By the time image capture is able to provide the view of a football game that Laidlaw described, it’s possible users might be able to feel the players running into them. Nullspace, a technology company founded by three University of Rochester undergraduates, is perfecting a haptic suit that allows VR users to get tactile feedback from their virtual worlds.
Lucian Copeland and Jordan Brooks were seniors and Morgan Sinko was a junior when the trio first came up with the concept for the Nullspace suit.
“The original idea came from Morgan watching his brother trying to play a dodgeball game on Microsoft Kinect,” Brooks explained. “And he watched his brother get increasingly frustrated with it because he couldn’t interact physically with the balls in the game.”
The group attempted to design a tool that would incorporate a user’s sense of touch into the virtual world. The result was a jacket and gloves that include 32 independently-activated vibration pads, allowing users to feel sensations in their fingers, hands, arms, chest, abdomen and shoulders.
Nullspace says that the suit allows users to feel close to 120 different sensations. This haptic feedback, Brooks explained, is similar to a vibrating cell phone.
“Only it’s a little more powerful, so you can feel it through your clothing,” he said.
Eventually, the suit could provide a wide range of other sensations, including the ability to model the weight of a virtual object. For now, the suit is based on vibration feedback.
The initial reaction to the suit proved that there’s a lot of interest in being able to interact in virtual environments.
“We took it to several Maker Faires and competitions, and everywhere we went, there was tremendous excitement,” Brooks said. “At our first Cornell Cup, there was a line of people wanting to try the suit that wrapped all the way around the convention hall.”
The applications for gaming are obvious, but there are other areas where the Nullspace suit can pay dividends.
“We’ve talked to one or two people at NASA about training astronauts for space walks,” Brooks said. “We’ve talked to people at the VA about treating veterans with PTSD through immersion therapy. The suit lets you get in and immerse yourself in the experience, to let you relive it and process it in a healthy way.”
Brooks said the technology could even be used for remotely control robots.
“Our goal is to make haptic feedback accessible to everybody in virtual reality,” he added. “We want to give everyone the sense of actually being present in virtual reality, instead of just being a ghost.”
(Don’t want to be) All by Myself
Virtual reality can be a lonely business. Conventional wisdom indicates that once a user puts on the headset, the current world and the user’s real-world companions drop away.

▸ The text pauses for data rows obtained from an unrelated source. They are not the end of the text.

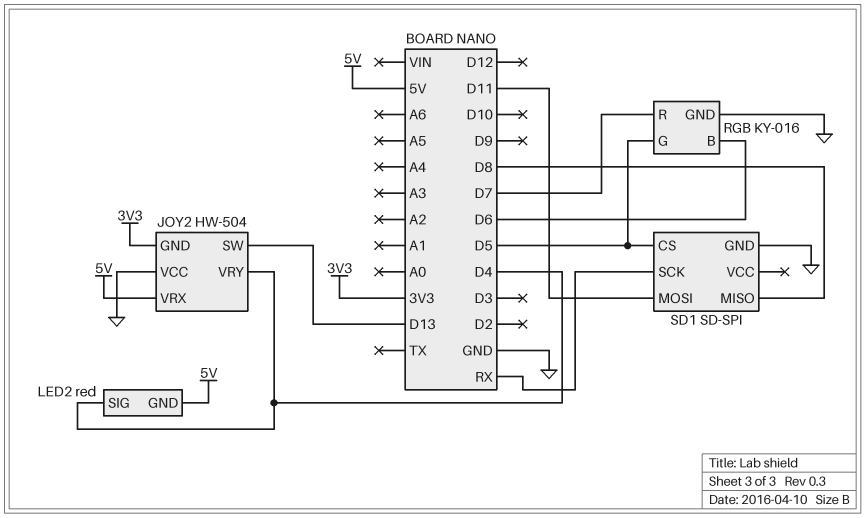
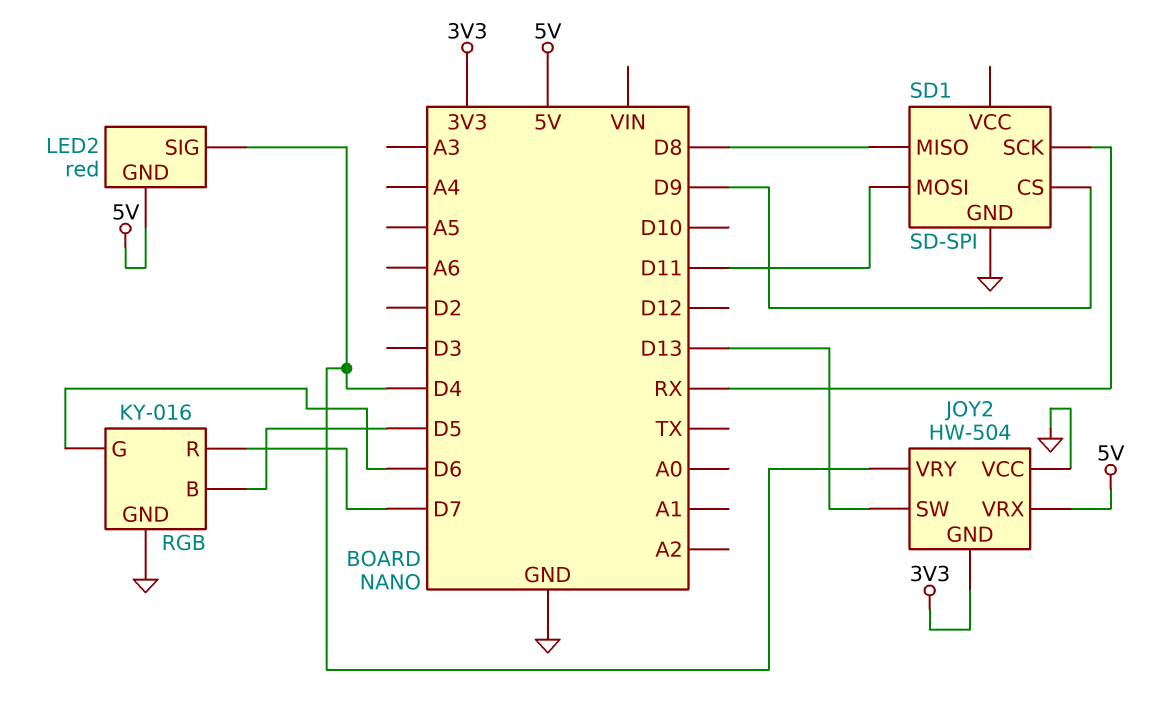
RGB pin B: D6 -> D5
RGB pin G: D5 -> D6
SD1 pin CS: D5 -> D9

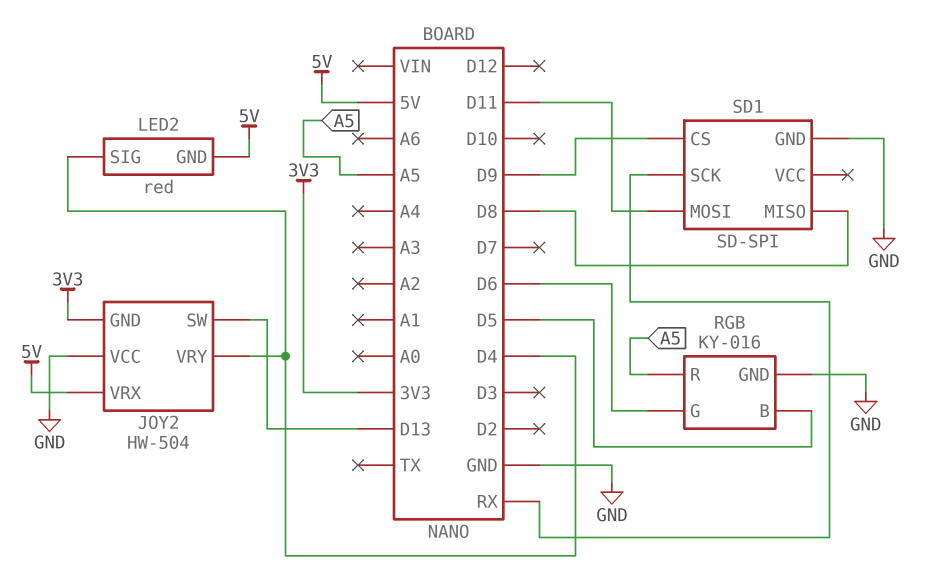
RGB pin R: D7 -> A5

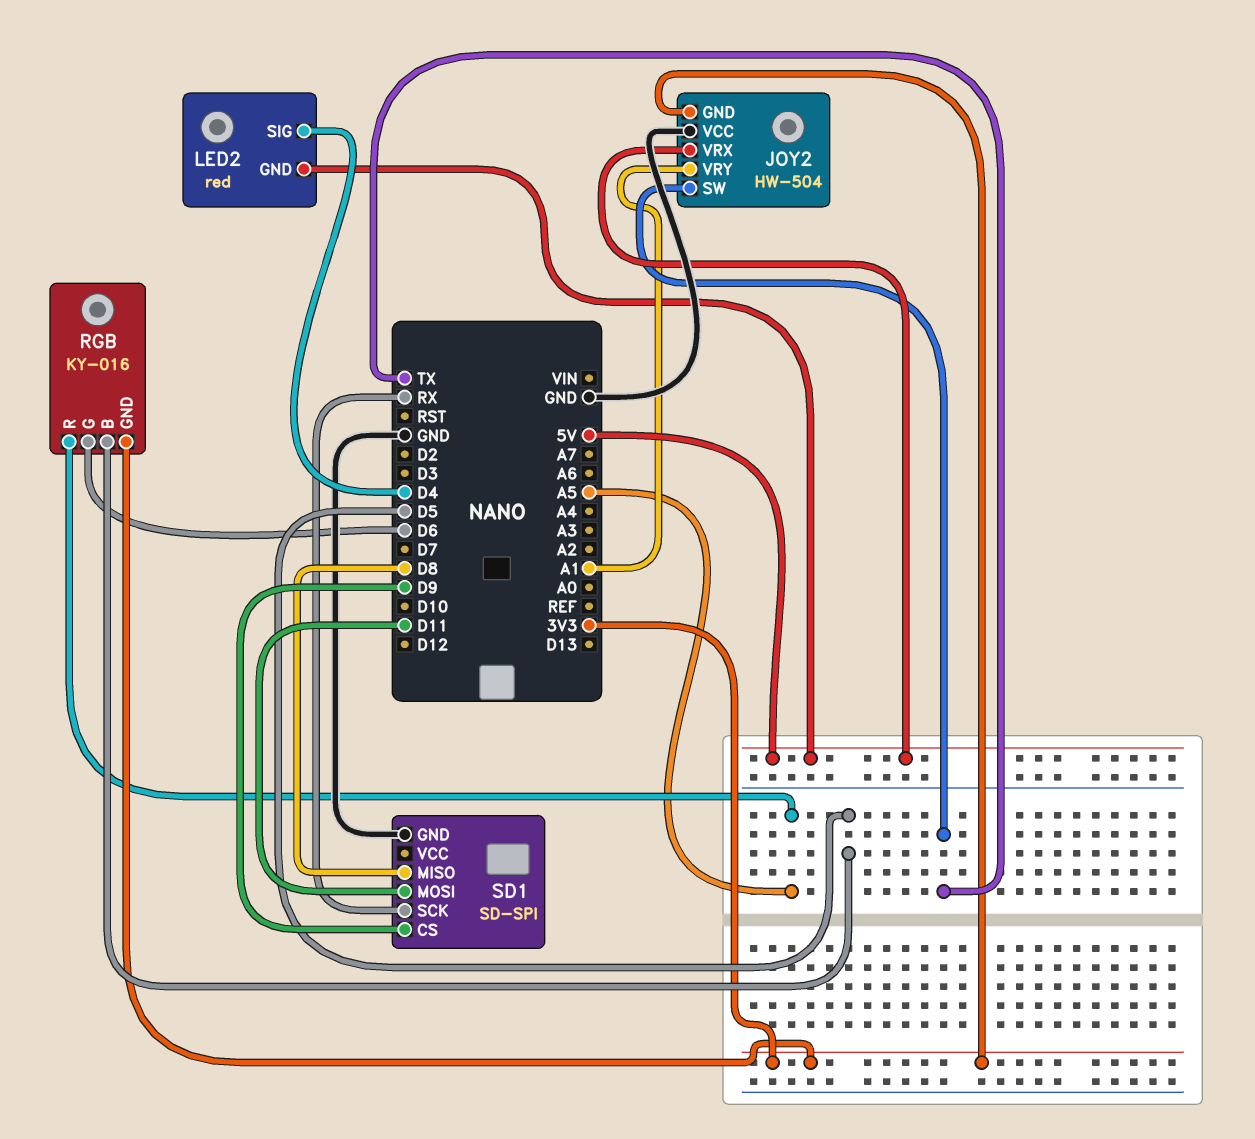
JOY2 pin SW: D13 -> TX
JOY2 pin VRY: D4 -> A1
RGB pin GND: GND -> 3V3

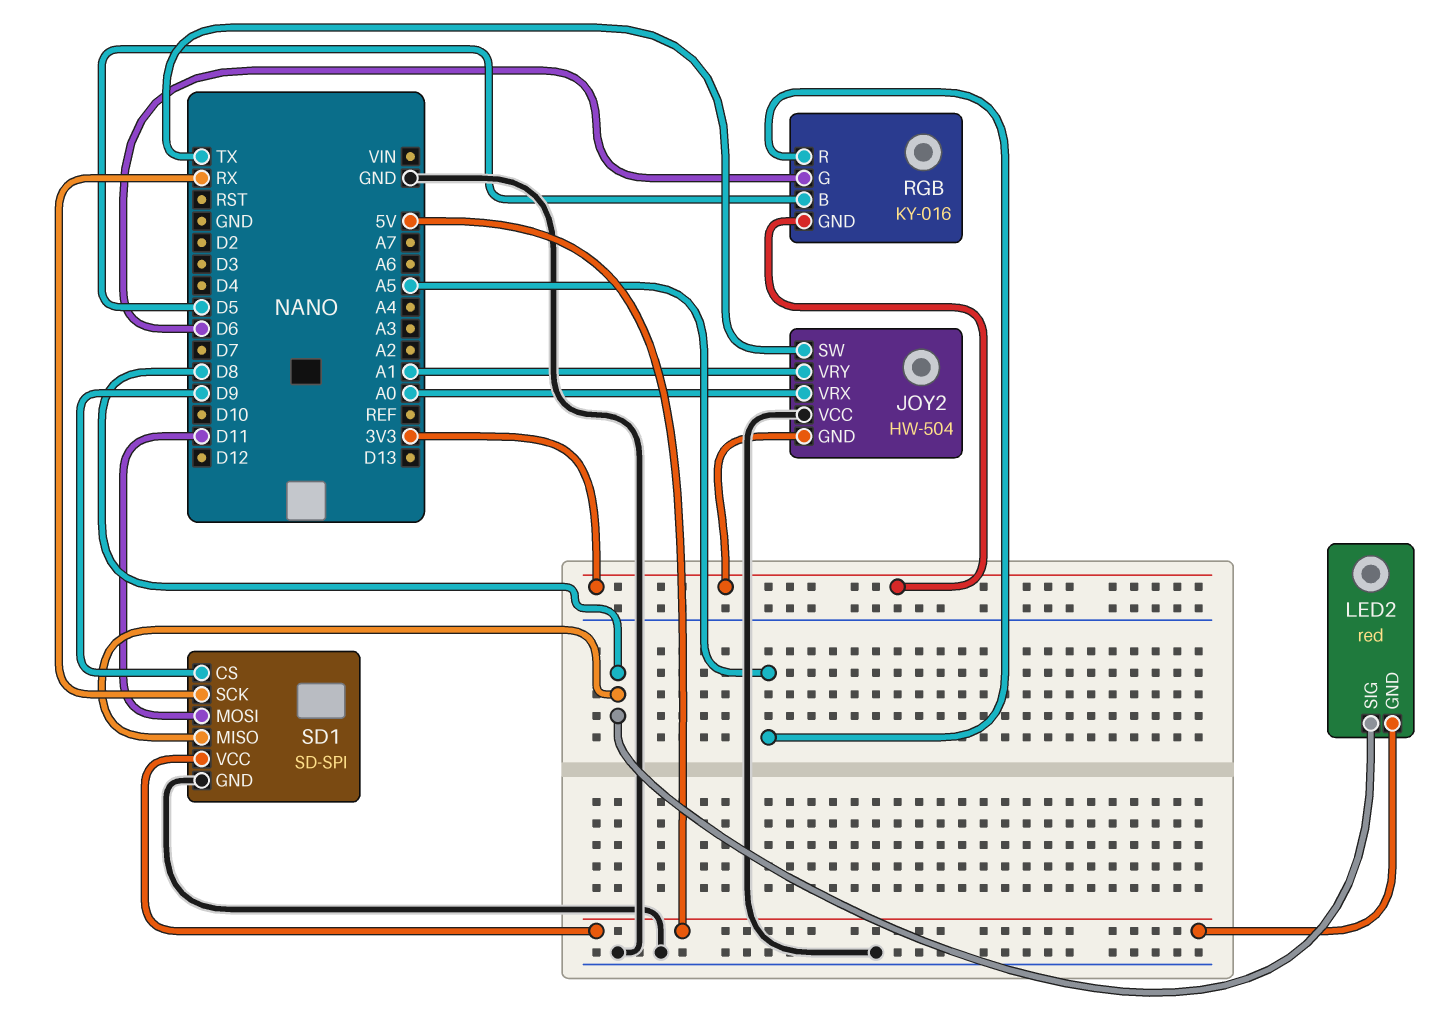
JOY2 pin VRX: 5V -> A0
LED2 pin SIG: D4 -> D8
SD1 pin VCC: none -> 5V

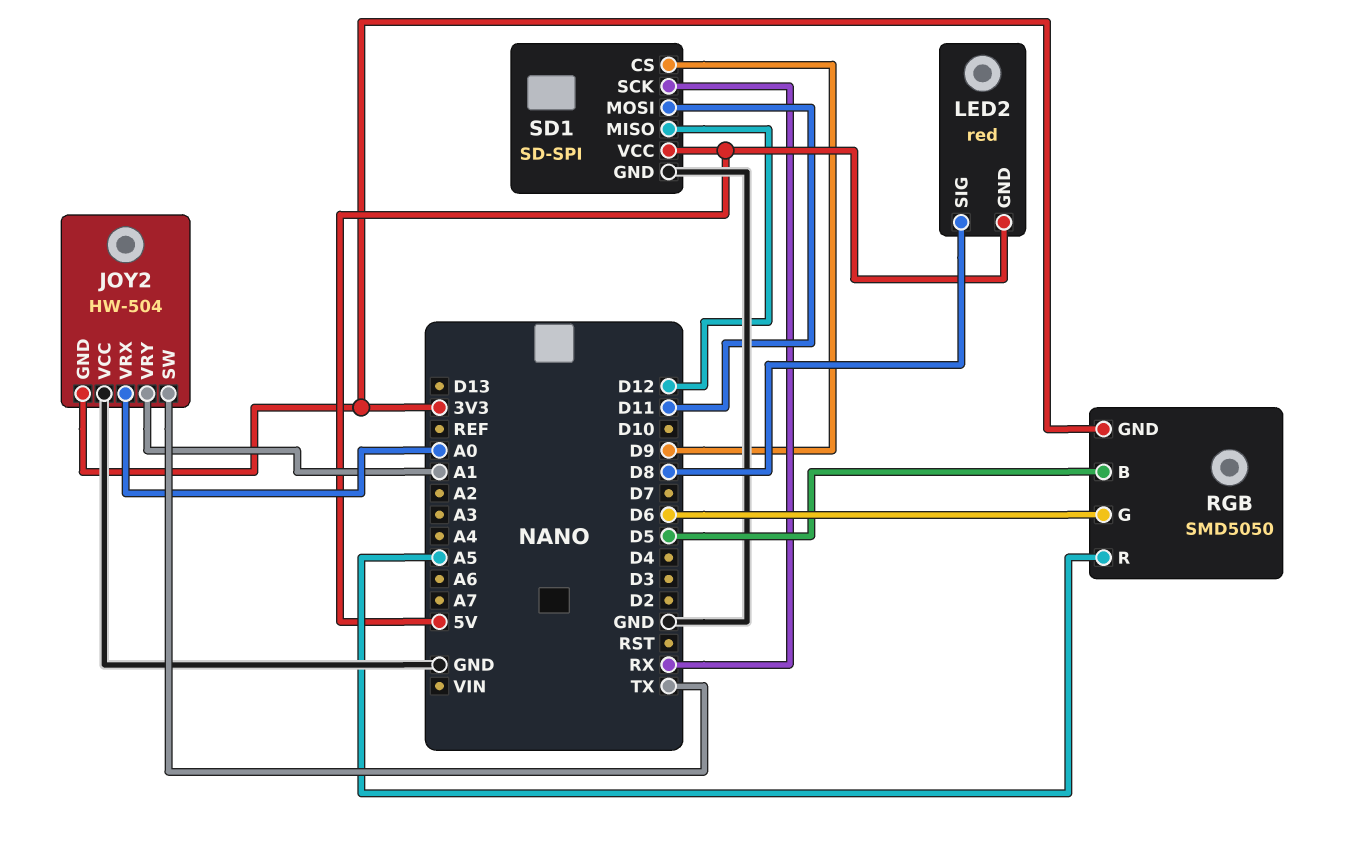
RGB: KY-016 -> SMD5050
SD1 pin MISO: D8 -> D12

The computer science department at New York University isn’t looking to advance VR technology, but rather what can be done with it when it becomes widespread. In essence, the researchers want to create the first VR social network by allowing multiple users to share the same experience.
The ongoing project, which combines social interaction with VR, is called the Holojam. It allows up to four users to share a 32- to 34-foot virtual space without being tethered by wires, as other multi-user systems require.
NYU Computer Science professor Ken Perlin, director of the University’s Games for Learning Institute, told UploadVR that he’s most interested in the impact the technology will have on future societies, when everyone uses VR as part of their daily lives.
From a virtual experience that rivals the capabilities of the human eye to a fully tactile immersion in the world, VR technology is becoming more powerful by the day. But as intense an experience as the technology can provide, it needs to be shareable before people will fully embrace it. This research will help ensure the “next big thing” is finally here to stay.